Required actions >>
1. In the workplace violence text, which type of crime was reported most often in the study?
2. Output the stretch of the workplace violence text from "Not all workplace" through "workers’ compensation system.", word for word.

Text excerpt >>

Workplace Violence is a serious concern in California. Some of the most infamous workplace violence episodes have occurred in California. This includes the San Ysidro McDonalds shootings, the Piper Tech shootings, and the San Bernardino terrorist shootings.
Not all workplace violence involves fatalities. There are many workplace violence events of a non-fatal variety. These violence acts are significant in the workers’ compensation area because workers who are either injured in the incident or suffer emotional injury as a result of witnessing the events. These effected workers are entitled to seek medical treatment and disability benefits through the workers’ compensation system.
There was a recent study of interest which provides insight to workers with respect to these incidents.
This article will discuss non-fatal workplace violence, how it interacts with the workers’ compensation system and the rights that an Injured Worker has relating to those incidents.
What Were the Non-Fatal Workplace Violence Studied?
In a recent study, non-fatal violence in the workplace was investigated. In the study, the “types of crime included rape/sexual assault (including attempted rape, sexual attack with serious/minor assault, sexual assault without injury, unwanted sexual contact without force, and verbal threat of rape/sexual assault); robbery (including attempted robbery); aggravated assault (attack or attempted attack with a weapon, regardless of whether or not an injury occurred, and attack without a weapon when serious injury resulted, and including aggravated assault with injury, attempted aggravated assault with weapon, and threatened assault with weapon); simple assault (attack without a weapon resulting in no or minor injury, and including simple assault with injury and assault without weapon without injury); and verbal threat of assault.” Siegel, M. Johnson, CY, Lawson CC, Ridenour M Hartley D. Nonfatal Violent Workplace Crime Characteristics and Rates by Occupation- United States, 2007-2015. MMWR Morb Mortal Wkly Rep 2020;69: 324-328.
What Are the Frequency Rates of the Different Forms of Violence?
The most frequently reported type of crime was threat of assault (44%), followed by simple assault (37%), aggravated assault (13%), rape/sexual assault (3%), and robbery (3%). Siegel, M. Johnson, CY, Lawson CC, Ridenour M Hartley D. Nonfatal Violent Workplace Crime Characteristics and Rates by Occupation- United States, 2007-2015. MMWR Morb Mortal Wkly Rep 2020;69: 324-328.

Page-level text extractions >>
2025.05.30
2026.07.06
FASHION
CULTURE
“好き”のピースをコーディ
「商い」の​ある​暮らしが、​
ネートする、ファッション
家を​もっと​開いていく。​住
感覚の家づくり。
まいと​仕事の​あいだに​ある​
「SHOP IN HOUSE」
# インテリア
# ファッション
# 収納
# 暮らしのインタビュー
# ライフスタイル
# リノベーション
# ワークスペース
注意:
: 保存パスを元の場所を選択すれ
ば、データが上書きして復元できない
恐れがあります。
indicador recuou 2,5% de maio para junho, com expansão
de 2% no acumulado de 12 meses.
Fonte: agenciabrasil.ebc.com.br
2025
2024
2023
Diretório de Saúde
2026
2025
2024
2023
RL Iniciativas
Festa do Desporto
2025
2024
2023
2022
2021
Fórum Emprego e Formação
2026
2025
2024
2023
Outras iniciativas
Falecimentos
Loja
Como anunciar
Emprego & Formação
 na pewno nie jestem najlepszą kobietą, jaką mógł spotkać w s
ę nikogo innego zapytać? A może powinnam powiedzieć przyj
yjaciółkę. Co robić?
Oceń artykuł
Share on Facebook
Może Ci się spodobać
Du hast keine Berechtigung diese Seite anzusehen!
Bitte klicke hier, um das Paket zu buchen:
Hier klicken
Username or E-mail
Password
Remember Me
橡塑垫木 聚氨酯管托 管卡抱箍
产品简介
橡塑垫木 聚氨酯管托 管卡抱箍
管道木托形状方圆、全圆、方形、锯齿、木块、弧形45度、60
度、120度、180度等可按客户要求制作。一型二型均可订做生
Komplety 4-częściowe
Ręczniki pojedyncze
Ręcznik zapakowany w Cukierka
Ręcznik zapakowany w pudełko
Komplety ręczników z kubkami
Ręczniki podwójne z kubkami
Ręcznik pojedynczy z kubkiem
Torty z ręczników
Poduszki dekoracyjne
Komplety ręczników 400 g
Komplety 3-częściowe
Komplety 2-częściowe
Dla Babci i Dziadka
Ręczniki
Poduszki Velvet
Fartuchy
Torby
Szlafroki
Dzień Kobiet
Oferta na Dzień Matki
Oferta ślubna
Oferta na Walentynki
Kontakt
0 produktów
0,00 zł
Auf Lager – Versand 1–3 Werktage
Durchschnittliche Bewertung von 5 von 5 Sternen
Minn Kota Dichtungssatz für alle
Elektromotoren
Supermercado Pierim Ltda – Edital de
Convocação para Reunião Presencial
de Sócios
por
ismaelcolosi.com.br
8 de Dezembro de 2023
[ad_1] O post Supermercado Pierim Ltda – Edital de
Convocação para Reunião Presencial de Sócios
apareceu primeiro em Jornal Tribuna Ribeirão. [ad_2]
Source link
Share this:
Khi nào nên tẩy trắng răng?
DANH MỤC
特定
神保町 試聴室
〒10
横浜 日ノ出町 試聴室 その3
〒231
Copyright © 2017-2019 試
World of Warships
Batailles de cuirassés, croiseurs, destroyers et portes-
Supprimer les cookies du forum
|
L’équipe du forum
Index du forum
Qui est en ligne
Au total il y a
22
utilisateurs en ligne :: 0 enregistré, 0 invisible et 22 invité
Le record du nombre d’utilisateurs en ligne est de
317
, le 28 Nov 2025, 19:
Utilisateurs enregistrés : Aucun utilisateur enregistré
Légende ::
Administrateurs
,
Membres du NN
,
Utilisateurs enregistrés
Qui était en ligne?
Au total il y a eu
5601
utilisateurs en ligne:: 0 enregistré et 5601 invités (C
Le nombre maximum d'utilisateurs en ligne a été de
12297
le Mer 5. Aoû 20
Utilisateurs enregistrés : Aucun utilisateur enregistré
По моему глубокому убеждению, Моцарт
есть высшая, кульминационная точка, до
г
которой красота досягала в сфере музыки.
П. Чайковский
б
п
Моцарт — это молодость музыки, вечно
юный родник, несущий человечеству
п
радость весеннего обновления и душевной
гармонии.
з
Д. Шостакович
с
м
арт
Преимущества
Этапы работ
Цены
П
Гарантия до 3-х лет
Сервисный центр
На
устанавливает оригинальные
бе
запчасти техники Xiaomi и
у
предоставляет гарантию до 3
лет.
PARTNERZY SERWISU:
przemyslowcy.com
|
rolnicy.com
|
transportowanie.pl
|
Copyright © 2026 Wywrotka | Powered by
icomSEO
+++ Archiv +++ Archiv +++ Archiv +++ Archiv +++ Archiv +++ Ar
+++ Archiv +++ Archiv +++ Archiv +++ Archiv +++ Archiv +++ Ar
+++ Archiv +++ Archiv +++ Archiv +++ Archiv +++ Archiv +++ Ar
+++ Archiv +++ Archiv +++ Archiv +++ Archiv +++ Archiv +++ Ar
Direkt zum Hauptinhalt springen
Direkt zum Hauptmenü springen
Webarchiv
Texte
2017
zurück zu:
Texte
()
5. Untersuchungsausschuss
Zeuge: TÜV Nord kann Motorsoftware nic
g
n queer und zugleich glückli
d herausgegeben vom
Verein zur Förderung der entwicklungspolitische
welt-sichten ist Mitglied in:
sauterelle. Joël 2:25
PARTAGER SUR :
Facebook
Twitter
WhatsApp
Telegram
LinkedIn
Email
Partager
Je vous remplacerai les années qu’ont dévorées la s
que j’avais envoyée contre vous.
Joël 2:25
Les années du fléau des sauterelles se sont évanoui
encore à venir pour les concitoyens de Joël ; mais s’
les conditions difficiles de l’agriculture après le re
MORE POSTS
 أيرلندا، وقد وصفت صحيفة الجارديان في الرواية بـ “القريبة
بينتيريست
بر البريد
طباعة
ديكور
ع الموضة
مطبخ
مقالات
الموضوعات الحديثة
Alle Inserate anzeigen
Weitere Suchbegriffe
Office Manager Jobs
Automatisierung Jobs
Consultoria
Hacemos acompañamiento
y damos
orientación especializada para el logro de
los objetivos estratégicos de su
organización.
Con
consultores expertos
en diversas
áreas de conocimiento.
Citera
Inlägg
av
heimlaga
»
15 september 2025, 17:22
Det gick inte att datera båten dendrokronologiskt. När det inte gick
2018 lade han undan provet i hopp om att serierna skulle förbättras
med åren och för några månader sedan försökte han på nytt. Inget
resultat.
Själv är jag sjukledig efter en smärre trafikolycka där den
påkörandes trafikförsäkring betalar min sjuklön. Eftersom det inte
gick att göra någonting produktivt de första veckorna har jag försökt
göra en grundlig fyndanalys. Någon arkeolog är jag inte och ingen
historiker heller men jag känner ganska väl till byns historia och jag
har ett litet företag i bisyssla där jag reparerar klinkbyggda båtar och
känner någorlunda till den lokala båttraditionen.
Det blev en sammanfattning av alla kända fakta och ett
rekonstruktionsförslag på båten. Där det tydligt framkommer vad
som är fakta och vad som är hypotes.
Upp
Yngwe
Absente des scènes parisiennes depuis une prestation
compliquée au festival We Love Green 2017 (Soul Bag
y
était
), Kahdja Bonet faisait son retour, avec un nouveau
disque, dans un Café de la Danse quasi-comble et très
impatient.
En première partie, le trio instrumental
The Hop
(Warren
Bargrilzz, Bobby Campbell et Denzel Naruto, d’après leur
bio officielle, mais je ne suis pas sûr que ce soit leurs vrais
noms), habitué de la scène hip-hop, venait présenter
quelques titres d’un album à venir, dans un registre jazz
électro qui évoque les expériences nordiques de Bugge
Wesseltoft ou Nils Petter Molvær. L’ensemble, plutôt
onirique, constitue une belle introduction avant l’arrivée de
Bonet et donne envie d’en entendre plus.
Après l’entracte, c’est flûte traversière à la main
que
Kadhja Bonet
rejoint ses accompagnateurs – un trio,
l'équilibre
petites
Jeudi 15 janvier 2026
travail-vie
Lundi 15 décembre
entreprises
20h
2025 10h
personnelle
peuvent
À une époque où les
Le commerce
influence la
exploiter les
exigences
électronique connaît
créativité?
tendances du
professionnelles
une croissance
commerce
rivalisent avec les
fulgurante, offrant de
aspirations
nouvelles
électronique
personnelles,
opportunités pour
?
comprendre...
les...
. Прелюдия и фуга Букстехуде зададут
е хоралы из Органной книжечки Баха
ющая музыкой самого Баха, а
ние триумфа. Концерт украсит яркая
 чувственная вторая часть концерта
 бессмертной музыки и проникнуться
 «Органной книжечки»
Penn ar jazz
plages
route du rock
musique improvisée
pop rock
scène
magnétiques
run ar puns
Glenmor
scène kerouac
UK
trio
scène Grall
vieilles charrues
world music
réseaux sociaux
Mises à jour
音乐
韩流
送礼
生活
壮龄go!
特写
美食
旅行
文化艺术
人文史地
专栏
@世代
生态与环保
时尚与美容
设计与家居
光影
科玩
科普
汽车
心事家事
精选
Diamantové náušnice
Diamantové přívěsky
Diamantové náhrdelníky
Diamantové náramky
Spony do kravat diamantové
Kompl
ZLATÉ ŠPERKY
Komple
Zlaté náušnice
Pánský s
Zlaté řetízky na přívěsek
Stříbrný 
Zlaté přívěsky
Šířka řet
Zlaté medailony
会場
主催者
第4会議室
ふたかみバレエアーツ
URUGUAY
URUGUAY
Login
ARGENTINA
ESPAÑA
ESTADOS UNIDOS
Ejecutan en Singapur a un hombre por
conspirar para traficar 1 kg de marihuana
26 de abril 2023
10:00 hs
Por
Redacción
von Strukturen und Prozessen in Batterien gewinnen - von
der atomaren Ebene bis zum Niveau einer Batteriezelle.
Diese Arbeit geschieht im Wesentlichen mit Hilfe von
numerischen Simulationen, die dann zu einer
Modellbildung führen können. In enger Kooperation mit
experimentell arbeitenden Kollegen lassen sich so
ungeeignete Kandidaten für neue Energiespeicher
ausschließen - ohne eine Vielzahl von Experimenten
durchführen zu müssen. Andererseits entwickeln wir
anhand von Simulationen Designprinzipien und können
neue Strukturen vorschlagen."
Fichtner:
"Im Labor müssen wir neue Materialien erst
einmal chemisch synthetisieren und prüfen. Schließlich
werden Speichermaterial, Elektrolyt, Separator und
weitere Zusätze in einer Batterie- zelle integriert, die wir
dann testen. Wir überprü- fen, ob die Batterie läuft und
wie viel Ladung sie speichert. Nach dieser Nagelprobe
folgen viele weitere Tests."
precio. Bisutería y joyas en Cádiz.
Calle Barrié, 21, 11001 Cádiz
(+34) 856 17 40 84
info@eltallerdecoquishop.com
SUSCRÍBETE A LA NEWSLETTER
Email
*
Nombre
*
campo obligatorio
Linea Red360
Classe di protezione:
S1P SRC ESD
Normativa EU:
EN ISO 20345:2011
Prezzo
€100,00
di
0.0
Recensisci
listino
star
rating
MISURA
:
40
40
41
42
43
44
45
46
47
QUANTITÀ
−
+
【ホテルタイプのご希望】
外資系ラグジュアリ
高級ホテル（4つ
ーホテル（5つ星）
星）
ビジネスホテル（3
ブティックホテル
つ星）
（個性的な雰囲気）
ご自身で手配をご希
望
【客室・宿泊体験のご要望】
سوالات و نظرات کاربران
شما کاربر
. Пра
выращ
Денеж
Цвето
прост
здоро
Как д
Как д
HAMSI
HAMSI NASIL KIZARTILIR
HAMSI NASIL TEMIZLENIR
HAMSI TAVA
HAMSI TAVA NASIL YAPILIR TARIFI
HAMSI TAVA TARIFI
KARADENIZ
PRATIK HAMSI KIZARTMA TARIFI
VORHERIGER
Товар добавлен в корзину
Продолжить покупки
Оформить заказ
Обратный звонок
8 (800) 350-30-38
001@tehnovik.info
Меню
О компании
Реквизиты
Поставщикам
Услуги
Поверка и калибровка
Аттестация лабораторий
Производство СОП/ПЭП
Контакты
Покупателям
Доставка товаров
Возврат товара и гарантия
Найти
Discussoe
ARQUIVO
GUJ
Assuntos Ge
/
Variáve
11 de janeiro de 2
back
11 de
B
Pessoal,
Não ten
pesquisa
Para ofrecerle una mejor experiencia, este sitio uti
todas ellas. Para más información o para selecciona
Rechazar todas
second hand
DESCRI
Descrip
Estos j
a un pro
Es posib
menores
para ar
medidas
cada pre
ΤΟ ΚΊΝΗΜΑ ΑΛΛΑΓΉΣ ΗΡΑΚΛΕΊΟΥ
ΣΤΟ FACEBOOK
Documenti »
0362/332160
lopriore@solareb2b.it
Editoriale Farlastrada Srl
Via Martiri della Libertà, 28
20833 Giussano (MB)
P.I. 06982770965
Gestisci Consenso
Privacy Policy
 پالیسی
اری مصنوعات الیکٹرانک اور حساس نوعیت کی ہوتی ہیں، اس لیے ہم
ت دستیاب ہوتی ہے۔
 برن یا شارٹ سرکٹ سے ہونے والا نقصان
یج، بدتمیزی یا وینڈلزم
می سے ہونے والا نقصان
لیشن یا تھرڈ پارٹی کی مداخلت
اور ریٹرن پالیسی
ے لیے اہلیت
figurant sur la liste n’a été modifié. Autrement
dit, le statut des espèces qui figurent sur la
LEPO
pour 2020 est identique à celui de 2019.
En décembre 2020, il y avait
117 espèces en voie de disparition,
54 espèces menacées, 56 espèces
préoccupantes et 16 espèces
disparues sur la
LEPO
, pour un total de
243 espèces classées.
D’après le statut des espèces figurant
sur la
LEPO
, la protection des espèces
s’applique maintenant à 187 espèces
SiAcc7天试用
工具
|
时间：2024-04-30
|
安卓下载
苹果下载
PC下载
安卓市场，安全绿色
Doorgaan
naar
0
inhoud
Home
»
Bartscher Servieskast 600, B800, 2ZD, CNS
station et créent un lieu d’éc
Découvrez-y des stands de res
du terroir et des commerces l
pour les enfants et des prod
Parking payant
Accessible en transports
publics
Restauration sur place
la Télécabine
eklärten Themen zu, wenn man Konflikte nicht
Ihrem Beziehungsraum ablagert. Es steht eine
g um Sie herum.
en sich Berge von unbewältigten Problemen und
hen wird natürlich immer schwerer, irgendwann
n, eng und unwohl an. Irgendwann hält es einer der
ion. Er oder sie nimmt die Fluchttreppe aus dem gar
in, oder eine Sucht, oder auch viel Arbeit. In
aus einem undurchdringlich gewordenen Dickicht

Answers to each task >>
1. Threat of assault, at 44%.

2.
Not all workplace violence involves fatalities. There are many workplace violence events of a non-fatal variety. These violence acts are significant in the workers’ compensation area because workers who are either injured in the incident or suffer emotional injury as a result of witnessing the events. These effected workers are entitled to seek medical treatment and disability benefits through the workers’ compensation system.